NEW YORK (Reuters) - U.S. Securities and Exchange Commission chief Jay Clayton is expected to name Steven Peikin, a partner from his former law firm, to help lead enforcement at the agency, a person familiar with the matter told Reuters.
Clayton worked with Peikin at Sullivan & Cromwell, noted for its representation of financial institutions, until the former left to become SEC chair. He was confirmed earlier this month.
Stephanie Avakian, now the SEC’s acting director of enforcement, will be appointed co-director, another person familiar with the matter said.
A former federal prosecutor turned white-collar defense attorney, Peikin has represented major banks at Sullivan & Cromwell and would have to follow SEC recusal rules involving law firm clients.

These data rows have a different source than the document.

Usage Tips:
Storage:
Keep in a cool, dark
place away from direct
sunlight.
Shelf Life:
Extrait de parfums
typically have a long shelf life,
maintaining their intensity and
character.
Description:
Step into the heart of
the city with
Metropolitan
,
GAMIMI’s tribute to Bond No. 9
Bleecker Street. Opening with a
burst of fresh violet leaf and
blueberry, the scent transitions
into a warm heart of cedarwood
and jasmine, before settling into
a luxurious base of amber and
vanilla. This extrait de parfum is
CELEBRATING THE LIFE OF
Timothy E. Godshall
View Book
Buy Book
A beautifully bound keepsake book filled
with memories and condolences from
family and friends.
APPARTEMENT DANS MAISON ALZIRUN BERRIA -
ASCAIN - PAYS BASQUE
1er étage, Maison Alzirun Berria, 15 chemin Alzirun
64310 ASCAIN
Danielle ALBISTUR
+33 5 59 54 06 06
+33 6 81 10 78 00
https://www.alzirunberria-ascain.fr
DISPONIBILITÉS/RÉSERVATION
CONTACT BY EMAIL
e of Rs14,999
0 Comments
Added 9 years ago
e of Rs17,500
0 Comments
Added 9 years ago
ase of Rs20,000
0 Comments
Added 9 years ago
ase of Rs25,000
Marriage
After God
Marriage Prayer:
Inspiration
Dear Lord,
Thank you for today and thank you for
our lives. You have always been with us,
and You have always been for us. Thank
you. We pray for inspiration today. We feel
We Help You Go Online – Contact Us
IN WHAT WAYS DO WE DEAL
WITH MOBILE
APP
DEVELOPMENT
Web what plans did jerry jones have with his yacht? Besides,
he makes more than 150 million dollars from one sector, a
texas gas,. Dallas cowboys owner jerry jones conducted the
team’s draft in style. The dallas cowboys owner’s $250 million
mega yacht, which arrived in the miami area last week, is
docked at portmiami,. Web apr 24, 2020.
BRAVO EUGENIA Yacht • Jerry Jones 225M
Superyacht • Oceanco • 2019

At Clayton’s confirmation hearing, some Democrats said they were concerned his close ties to Wall Street would create too many recusals and might lead to weaker oversight. Like Peikin, he too has represented Goldman Sachs Group Inc (GS.N).
A spokeswoman for the SEC, which is tasked with policing and writing rules for Wall Street, declined to comment. Peikin did not immediately respond to requests for comment. Avakian was unable to be reached for comment.
Peikin is managing partner of the criminal defense and investigations group at Sullivan & Cromwell, where he has represented Goldman and Barclays PLC (BARC.L) in investigations involving sanctions violations, LIBOR manipulation and insider trading.
In 2015, he represented Michael Coscia, a high-frequency trader convicted of “spoofing” in the government’s first criminal prosecution of the fraudulent trading practice. Spoofing involves placing orders that are not intended to be fulfilled to trick other traders.
From 1996 to 2004, Peikin was an assistant U.S. Attorney in Manhattan, according to his firm biography. While there, he headed the securities and commodities task force and prosecuted Silicon Valley financier Frank Quattrone for obstruction of justice.
Clayton’s handling of the enforcement post sounds similar to the way it was filled after Mary Jo White became SEC chair in 2013. White worked at Debevoise & Plimpson before heading the SEC.
She chose Andrew Ceresney, a colleague from the firm, as co-director of enforcement, who initially shared the role with George Canellos, who had been the acting enforcement director.
White and Ceresney stepped down with the end of the Obama administration. Avakian, Ceresney’s deputy director, then became acting enforcement chief.
The plan to hire Peikin was first reported on Friday by the Wall Street Journal.